◆ Required action a:
List every limitation of the destructor syntax that the C# text below gives.

◆ Extract:
-- Opening Marker --

Resources of an object are cleaned up in a Finalize method. Before an object is removed from memory, the Finalize method is called to allow for cleanup that is related to the object. Finalize methods are called finalizers. Every object inherits the Finalize method from the System.Object type. Here is the signature of the Finalize method:
protected virtual void Finalize()
Finalizers are not called programmatically; they are called automatically during the garbage collection cycle. Garbage collection is nondeterministic, which means that the finalizer may not be called immediately after the object no longer is needed. Unmanaged resources that might be released in a finalizer, such as files, database connections, and devices, might not be released in a timely manner. This delay in relinquishing resources can have adverse side effects on the current application and possibly other applications as well.
Instead of a Finalize method, C# has a destructor. Calling a Finalize method explicitly is not allowed and would cause a compiler error. Destructor methods are preceded with a tilde (~) and share the name of the class.
Here is the Destructor syntax:
~Classname()The Destructor syntax has the following limitations:
Destructors do not have modifiers.
Destructors are protected and virtual by default.
Destructors have no parameters.
Destructors cannot be overloaded.
Destructors do not have a return type. The implied return type of a destructor is void.

-- Closing Marker --

◆ Required action b:
In the rows below, convert the lines between the one holding "[61] 孔宣点头，他身后五" and the one holding "is as follows:</span></span>", inclusive, into a numbered list that skips blank lines and leaves out the pictures.

◆ Exercise data:
-- Opening Marker --

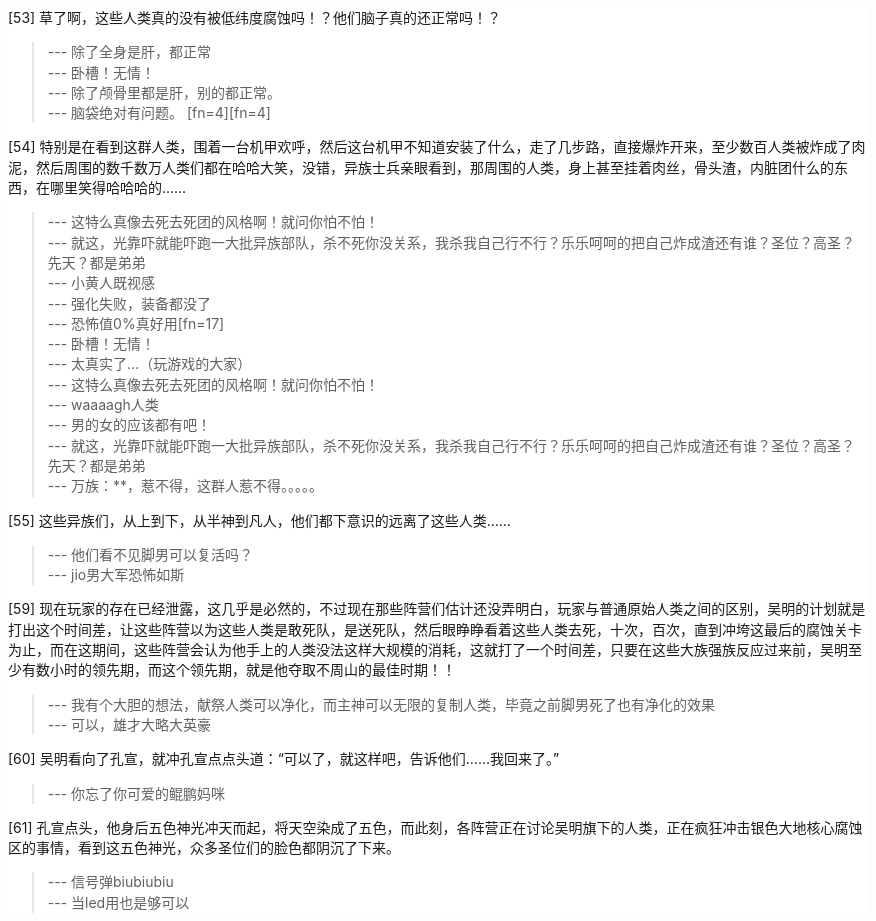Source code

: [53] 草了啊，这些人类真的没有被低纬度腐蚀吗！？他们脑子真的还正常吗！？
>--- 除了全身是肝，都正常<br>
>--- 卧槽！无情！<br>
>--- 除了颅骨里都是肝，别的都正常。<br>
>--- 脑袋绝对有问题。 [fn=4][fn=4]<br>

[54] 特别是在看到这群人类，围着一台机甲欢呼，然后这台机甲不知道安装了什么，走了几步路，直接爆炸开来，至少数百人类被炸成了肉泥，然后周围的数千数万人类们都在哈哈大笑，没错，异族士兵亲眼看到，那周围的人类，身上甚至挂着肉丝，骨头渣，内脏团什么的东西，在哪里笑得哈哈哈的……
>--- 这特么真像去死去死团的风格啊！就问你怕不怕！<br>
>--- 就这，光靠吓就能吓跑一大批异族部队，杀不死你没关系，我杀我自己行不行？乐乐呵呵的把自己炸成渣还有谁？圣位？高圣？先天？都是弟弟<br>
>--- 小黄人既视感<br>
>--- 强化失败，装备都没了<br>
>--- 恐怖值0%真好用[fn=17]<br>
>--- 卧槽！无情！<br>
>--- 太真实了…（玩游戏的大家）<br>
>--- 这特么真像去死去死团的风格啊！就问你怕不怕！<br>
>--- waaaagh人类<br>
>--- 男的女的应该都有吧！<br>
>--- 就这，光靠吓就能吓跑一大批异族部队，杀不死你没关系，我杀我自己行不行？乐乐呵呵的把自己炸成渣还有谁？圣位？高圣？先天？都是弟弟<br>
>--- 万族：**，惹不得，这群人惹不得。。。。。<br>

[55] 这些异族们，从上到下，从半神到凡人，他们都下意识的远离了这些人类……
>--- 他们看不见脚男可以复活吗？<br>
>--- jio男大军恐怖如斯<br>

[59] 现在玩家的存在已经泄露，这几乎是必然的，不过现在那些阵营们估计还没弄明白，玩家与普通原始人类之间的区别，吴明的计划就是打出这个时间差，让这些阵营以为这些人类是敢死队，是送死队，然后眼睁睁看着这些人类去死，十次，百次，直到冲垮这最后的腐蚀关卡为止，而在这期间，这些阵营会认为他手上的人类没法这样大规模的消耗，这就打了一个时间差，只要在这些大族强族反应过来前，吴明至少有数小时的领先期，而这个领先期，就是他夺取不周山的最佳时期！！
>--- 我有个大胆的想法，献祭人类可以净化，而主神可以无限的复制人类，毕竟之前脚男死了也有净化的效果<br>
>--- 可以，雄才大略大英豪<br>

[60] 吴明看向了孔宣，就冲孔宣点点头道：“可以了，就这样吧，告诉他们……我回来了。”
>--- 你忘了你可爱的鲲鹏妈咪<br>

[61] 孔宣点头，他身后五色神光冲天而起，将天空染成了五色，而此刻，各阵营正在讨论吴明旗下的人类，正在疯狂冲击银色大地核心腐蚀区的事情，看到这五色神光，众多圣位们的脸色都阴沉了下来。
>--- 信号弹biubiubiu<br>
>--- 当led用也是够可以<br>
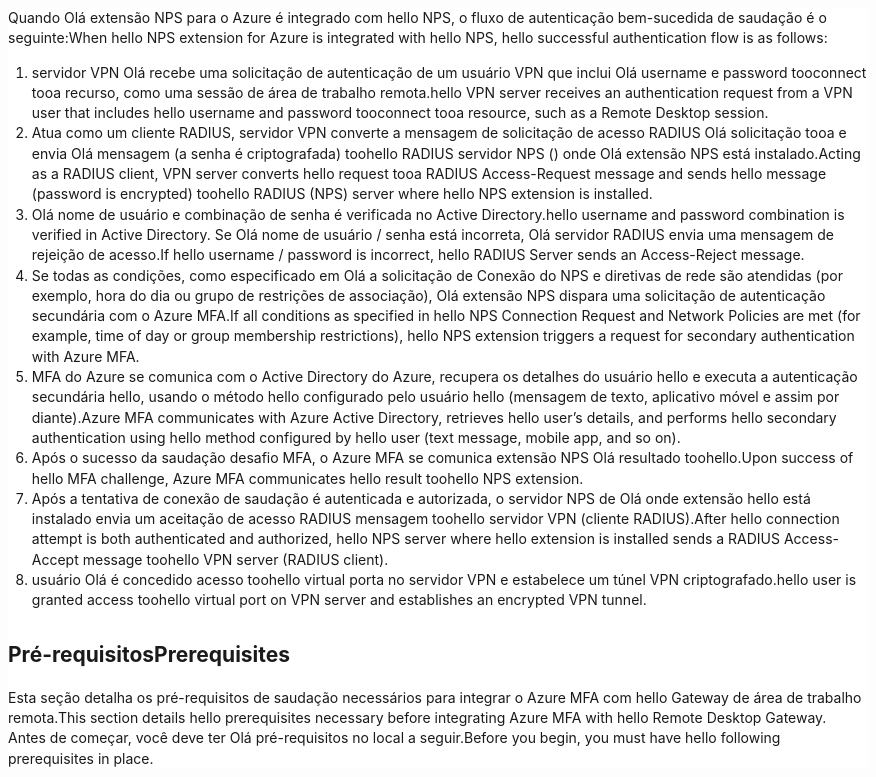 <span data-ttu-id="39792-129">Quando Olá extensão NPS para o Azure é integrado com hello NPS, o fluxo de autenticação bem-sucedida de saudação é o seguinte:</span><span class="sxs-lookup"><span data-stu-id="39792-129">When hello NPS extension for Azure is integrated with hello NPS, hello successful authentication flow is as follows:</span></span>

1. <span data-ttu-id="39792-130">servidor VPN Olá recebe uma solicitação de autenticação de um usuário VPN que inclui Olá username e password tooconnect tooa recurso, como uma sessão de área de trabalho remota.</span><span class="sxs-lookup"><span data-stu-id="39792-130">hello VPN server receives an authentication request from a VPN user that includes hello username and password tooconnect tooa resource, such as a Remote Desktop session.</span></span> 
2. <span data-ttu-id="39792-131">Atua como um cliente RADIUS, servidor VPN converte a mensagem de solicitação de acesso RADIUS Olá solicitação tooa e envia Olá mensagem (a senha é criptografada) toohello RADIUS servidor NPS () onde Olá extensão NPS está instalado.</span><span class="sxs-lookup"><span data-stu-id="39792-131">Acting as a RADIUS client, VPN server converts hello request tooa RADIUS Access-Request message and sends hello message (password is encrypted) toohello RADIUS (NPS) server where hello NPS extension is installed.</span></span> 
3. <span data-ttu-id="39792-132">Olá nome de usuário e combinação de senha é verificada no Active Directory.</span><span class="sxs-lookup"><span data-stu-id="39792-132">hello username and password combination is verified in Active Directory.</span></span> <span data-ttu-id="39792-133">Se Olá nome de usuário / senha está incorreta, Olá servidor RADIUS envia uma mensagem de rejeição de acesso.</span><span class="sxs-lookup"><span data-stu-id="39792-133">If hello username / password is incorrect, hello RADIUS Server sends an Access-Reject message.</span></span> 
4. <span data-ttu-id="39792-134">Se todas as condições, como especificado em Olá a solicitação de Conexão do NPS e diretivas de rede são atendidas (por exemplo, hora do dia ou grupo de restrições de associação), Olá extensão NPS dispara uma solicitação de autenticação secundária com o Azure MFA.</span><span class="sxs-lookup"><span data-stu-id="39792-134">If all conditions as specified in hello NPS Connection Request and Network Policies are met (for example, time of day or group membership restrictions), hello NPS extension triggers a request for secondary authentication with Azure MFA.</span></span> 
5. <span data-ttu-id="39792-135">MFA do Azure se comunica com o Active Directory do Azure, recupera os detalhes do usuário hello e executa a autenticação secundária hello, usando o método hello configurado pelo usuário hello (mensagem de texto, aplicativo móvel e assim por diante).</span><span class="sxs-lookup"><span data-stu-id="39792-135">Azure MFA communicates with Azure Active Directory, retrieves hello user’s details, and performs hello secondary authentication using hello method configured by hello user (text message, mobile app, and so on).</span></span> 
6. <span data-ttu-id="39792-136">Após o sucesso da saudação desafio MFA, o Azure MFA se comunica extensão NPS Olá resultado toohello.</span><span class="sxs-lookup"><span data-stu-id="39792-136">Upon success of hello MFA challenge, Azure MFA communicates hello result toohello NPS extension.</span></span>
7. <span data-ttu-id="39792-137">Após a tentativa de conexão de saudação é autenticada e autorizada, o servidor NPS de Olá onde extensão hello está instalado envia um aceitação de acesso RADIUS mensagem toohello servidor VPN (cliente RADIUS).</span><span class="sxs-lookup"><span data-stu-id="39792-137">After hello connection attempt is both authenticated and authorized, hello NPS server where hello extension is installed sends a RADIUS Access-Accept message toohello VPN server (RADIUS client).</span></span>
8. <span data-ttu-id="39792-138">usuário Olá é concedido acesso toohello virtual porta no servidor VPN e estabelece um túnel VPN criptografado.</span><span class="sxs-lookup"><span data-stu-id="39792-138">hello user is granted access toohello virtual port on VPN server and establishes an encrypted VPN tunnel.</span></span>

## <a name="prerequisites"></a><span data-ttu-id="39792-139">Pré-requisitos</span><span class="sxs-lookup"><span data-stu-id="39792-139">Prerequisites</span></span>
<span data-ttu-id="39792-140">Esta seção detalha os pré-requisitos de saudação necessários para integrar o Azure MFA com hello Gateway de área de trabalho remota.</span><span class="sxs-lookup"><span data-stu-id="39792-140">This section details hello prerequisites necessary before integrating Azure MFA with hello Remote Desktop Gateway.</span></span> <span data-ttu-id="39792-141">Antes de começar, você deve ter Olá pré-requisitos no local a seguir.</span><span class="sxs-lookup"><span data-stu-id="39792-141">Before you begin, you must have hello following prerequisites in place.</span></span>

-- Closing Marker --

◆ Your solution a:
- Destructors do not have modifiers.
- Destructors are protected and virtual by default.
- Destructors have no parameters.
- Destructors cannot be overloaded.
- Destructors do not have a return type; the implied return type of a destructor is void.

◆ Your solution b:
1. [61] 孔宣点头，他身后五色神光冲天而起，将天空染成了五色，而此刻，各阵营正在讨论吴明旗下的人类，正在疯狂冲击银色大地核心腐蚀区的事情，看到这五色神光，众多圣位们的脸色都阴沉了下来。
2. >--- 信号弹biubiubiu<br>
3. >--- 当led用也是够可以<br>
4.  <span data-ttu-id="39792-129">Quando Olá extensão NPS para o Azure é integrado com hello NPS, o fluxo de autenticação bem-sucedida de saudação é o seguinte:</span><span class="sxs-lookup"><span data-stu-id="39792-129">When hello NPS extension for Azure is integrated with hello NPS, hello successful authentication flow is as follows:</span></span>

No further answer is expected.